Figure 22 shows the damping constants C of the built-in dampers of BID 01 to BID 10. Figure 22 also shows that the average value of the built-in dampers’ damping constants is 276.2 kN/(m/s), and the maximum value is 289 kN/(m/s), with a deviation of 4.6%, which is below the allowable deviation of 15%. It shows that when the viscous damper is scaled down by a large proportion, its damping constant is quite stable.

Figure 23 presents the damping coefficients 𝛂 of the built-in dampers of BID 01 to BID 10. From Figure 23, we can see that the average value of the damping coefficients of the built-in dampers is 0.2787, and the maximum value is 0.291, with a deviation of 4.4%, which is below the allowable deviation of 15%. It shows that when the viscous damper is scaled down by a large proportion, its damping coefficient is quite stable.

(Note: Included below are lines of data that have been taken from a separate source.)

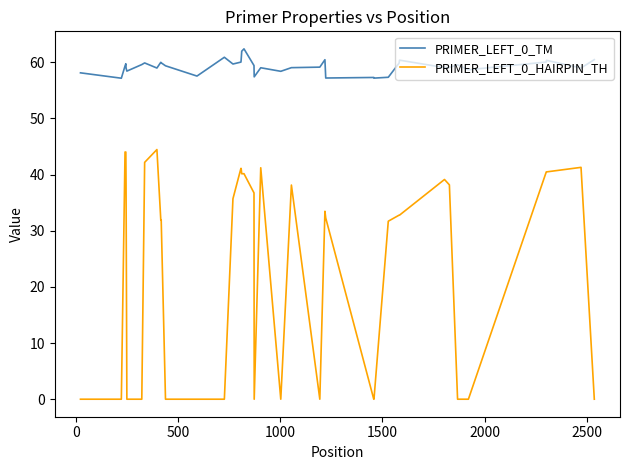

True or false: PRIMER_LEFT_0_HAIRPIN_TH and PRIMER_LEFT_0_TM intersect in this chart.

False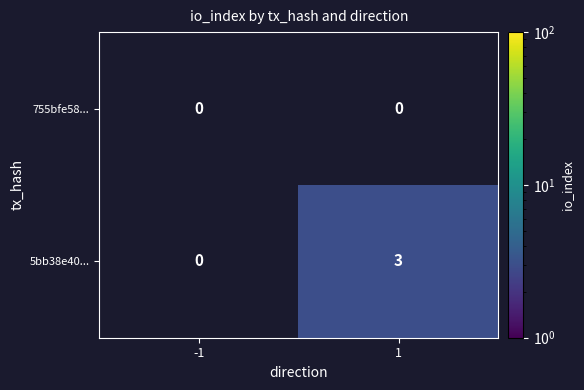

Rank the series at 1 from highest to lowest value.

5bb38e40..., 755bfe58...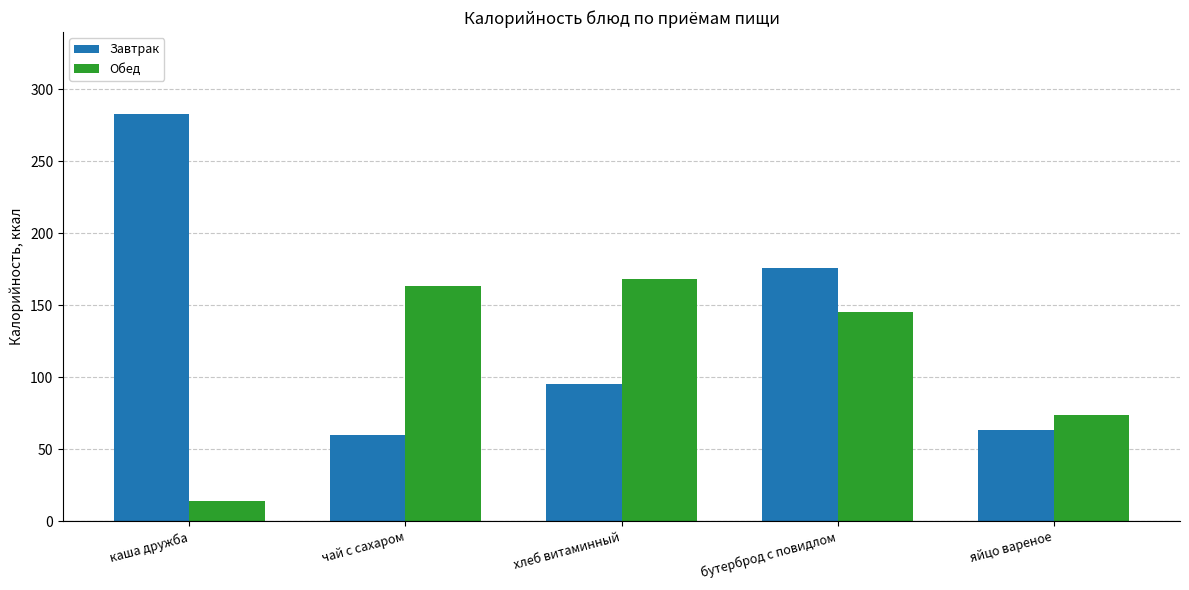

At which label does Обед reach its minimum?

каша дружба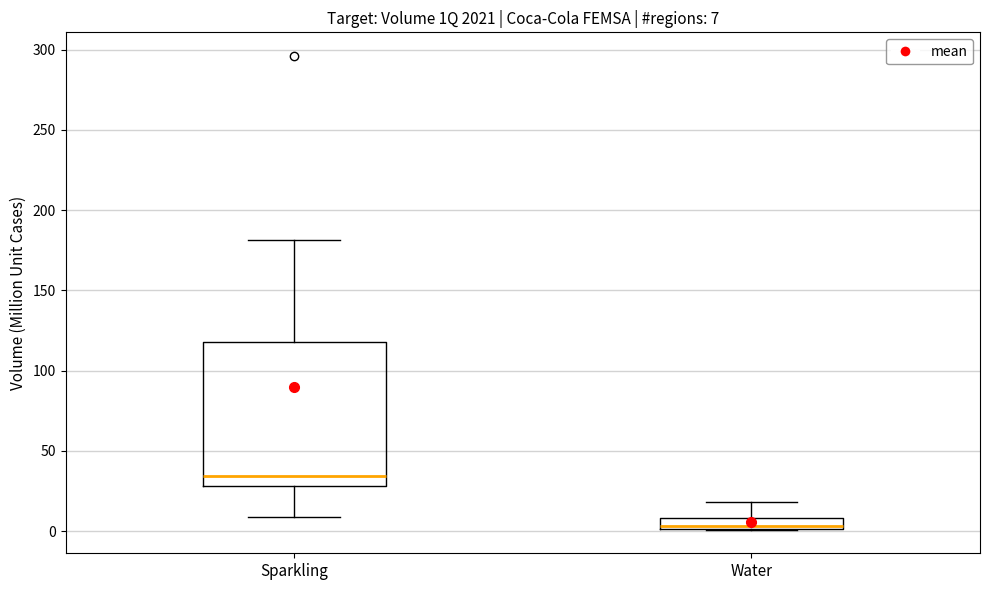

Comparing the boxes themselves (not the whiskers), which one is the tallest?

Sparkling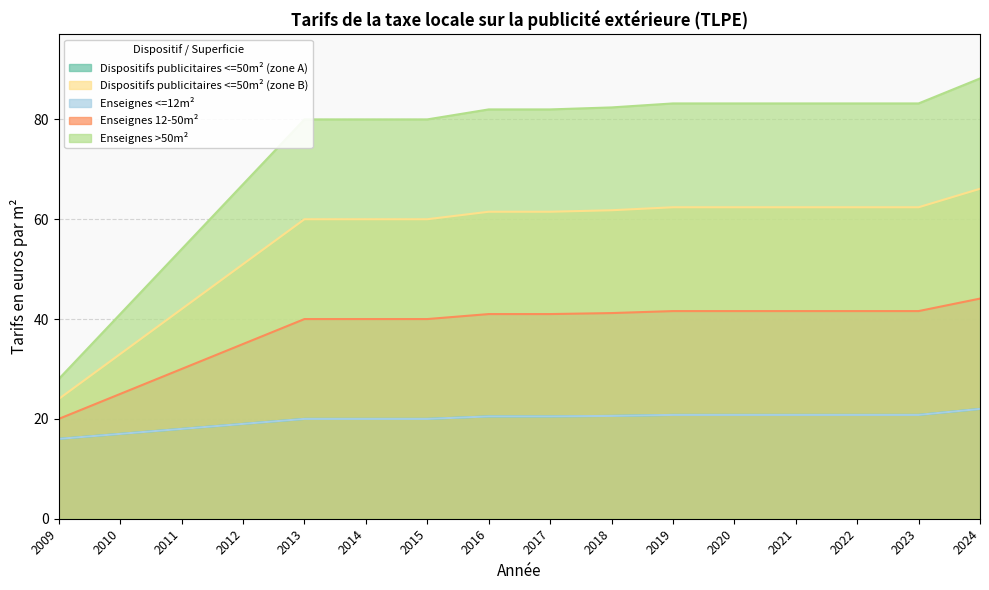

Which has a higher value, 2020 or 2024?

2024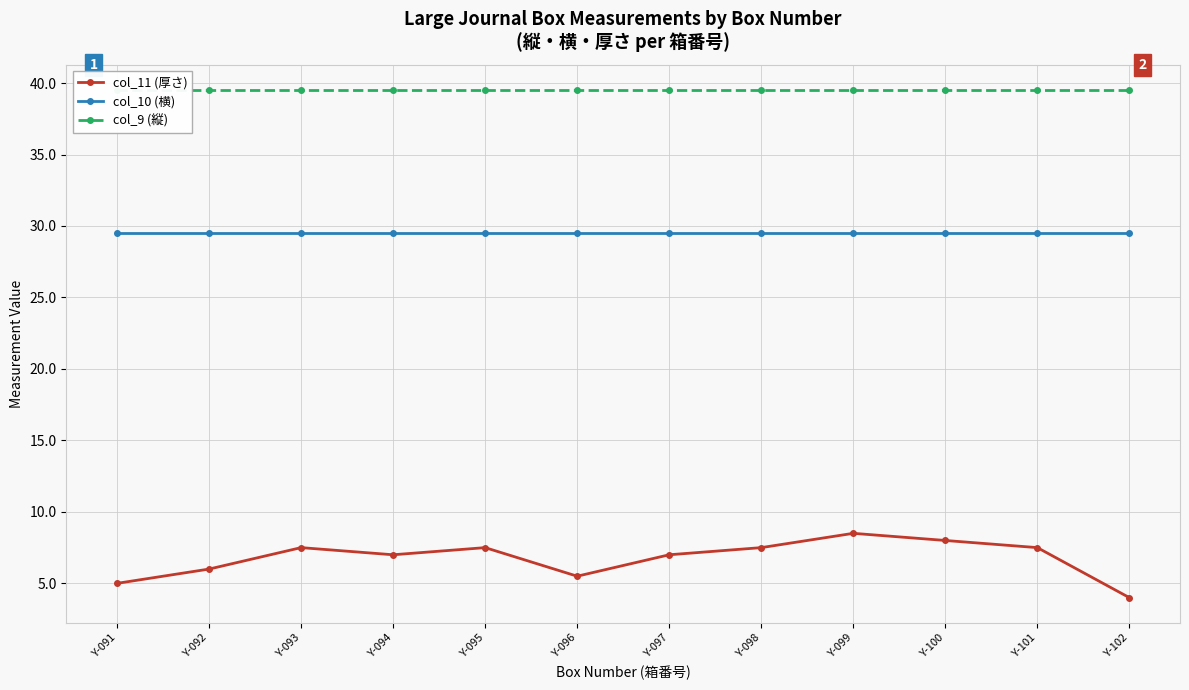

What is the approximate value of col_11 (厚さ) at Y-098?

7.5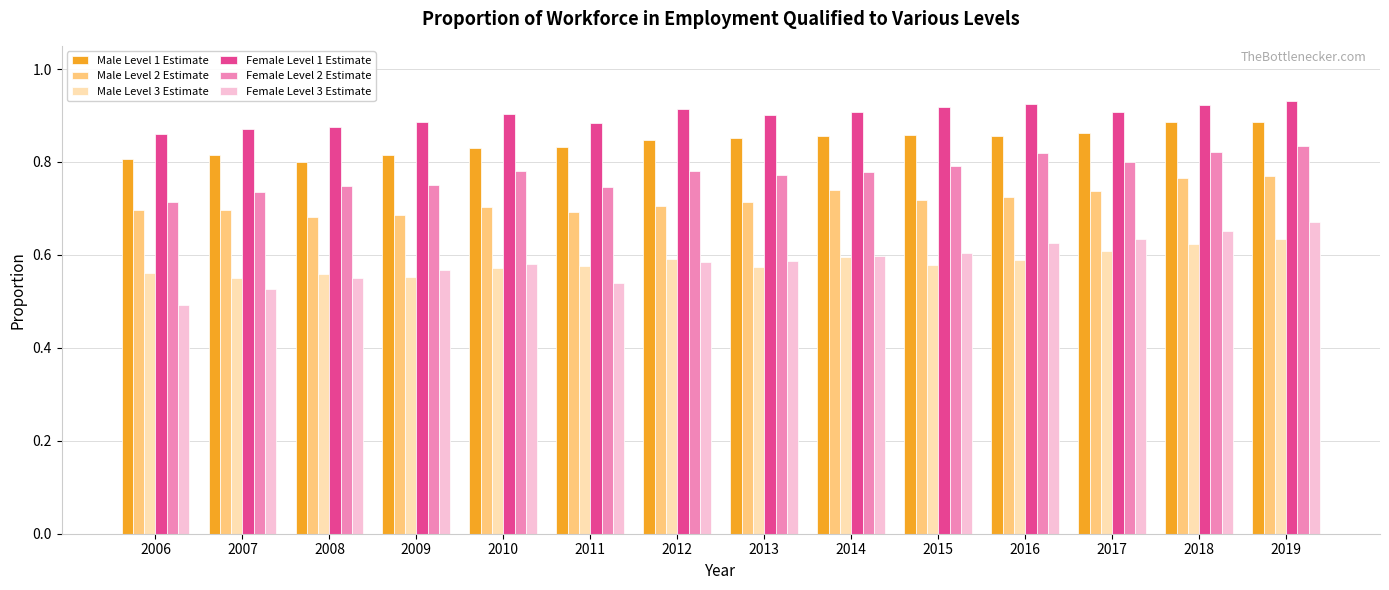

Is the value of Female Level 1 Estimate at 2016 greater than the value of Male Level 2 Estimate at 2019?

Yes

Table 4. Ratios of the maximum damping forces under different frequencies to the maximum damping force under the initial frequency.

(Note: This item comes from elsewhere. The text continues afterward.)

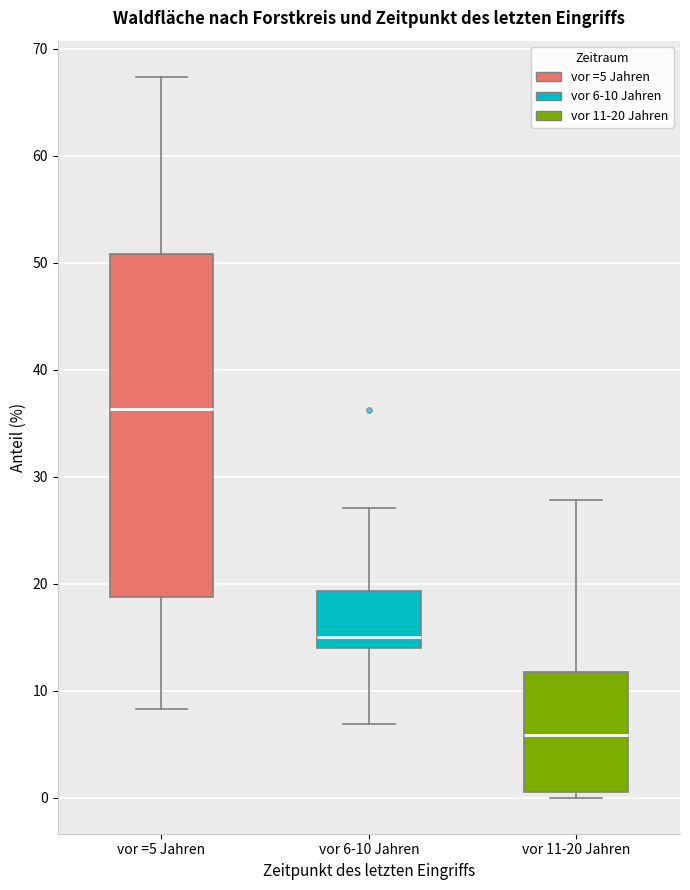

Reading left to right, read every box against the y-axis: the position of its median line, the range the box covers, and the ends of its whiskers. The values are not printed on the chart, so give them approximately, as read against the axis.

vor =5 Jahren: median 36, box 19 to 51, whiskers 8 to 67
vor 6-10 Jahren: median 15, box 14 to 19, whiskers 7 to 27
vor 11-20 Jahren: median 6, box 1 to 12, whiskers 0 to 28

	Force Direction	F1.3f1/Ff1	F1.6f1/Ff1	F1.9f1/Ff1	F2.1f1/Ff1
BID 01	+	0.98	0.97	0.95	0.96
	−	0.99	1.02	0.89	0.9
BID 02	+	0.96	0.97	0.94	0.96
	−	0.89	1	0.9	0.92
BID 03	+	0.97	0.97	0.95	0.97
	−	0.99	0.95	0.9	0.92
BID 04	+	0.98	0.95	0.95	0.94
	−	1.01	1.01	0.9	0.92
BID 05	+	0.98	0.97	0.95	0.95
	−	0.99	1.02	0.89	0.9
BID 06	+	0.98	0.95	0.95	0.96
	−	1.01	1	0.9	0.92
BID 07	+	0.98	0.97	0.94	0.94
	−	1	1	0.9	0.91
BID 08	+	0.98	0.95	0.95	0.96
	−	1	1.02	0.9	0.92
BID 09	+	0.98	0.96	0.95	0.93
	−	0.99	1.02	0.9	0.92
BID 10	+	0.97	0.96	0.95	0.96
	−	1.01	1.02	0.89	0.9

summarizes the ratios of the maximum damping forces of the built-in dampers of BID 01 to BID 10 under different loading frequencies to the maximum damping force under the initial frequency. From Table 4, we can see that the ratios of the maximum damping forces of the built-in dampers under different frequencies to the maximum damping force under the initial frequency have a maximum value of 1.02 and a minimum value of 0.89. It shows that loading frequency does not significantly impact the CDHB’s maximum damping force, and the CDHB can provide a stable damping force under different loading frequencies.

5. Conclusions

In this paper, we have introduced a composite damped hinge bearing (CDHB), provided its structure scheme, and elaborated on its working principle. We have carried out the tests of the vertical bearing capacity and rotation performance on the composite bearing, as well as the axial tensile test on the built-in dampers, with the conclusions as below:

(1)

The CDHB is always in an elastic state within the design ranges of the vertical pressure and tension. The CDHB’s vertical deformation increases linearly with the increasing of pressure and tension and decreases with the increasing of the initial horizontal displacement;

(2)

Under vertical loading, the CDHB can always meet the requirement of reaching a rotation angle of 0.6 rad. Under the initial displacement of 0 mm, 25 mm, and 50 mm, the CDHB’s maximum pressure bending moment is 2850 kN·m, 2450 kN·m, and 2100 kN·m, respectively, and its maximum tension bending moment is 1190 kN·m, 1150 kN·m, and 975 kN·m, respectively. With the increase of the initial horizontal displacement, the CDHB tends to rotate more easily;

(3)

When the built-in damper is scaled down by a large proportion, its ultimate displacement, maximum damping force, damping constant, and damping coefficient are all stable. The built-in dampers can meet the bearing’s requirement of 100 mm displacement and provide a damping force of about 180 kN along the direction of the dampers.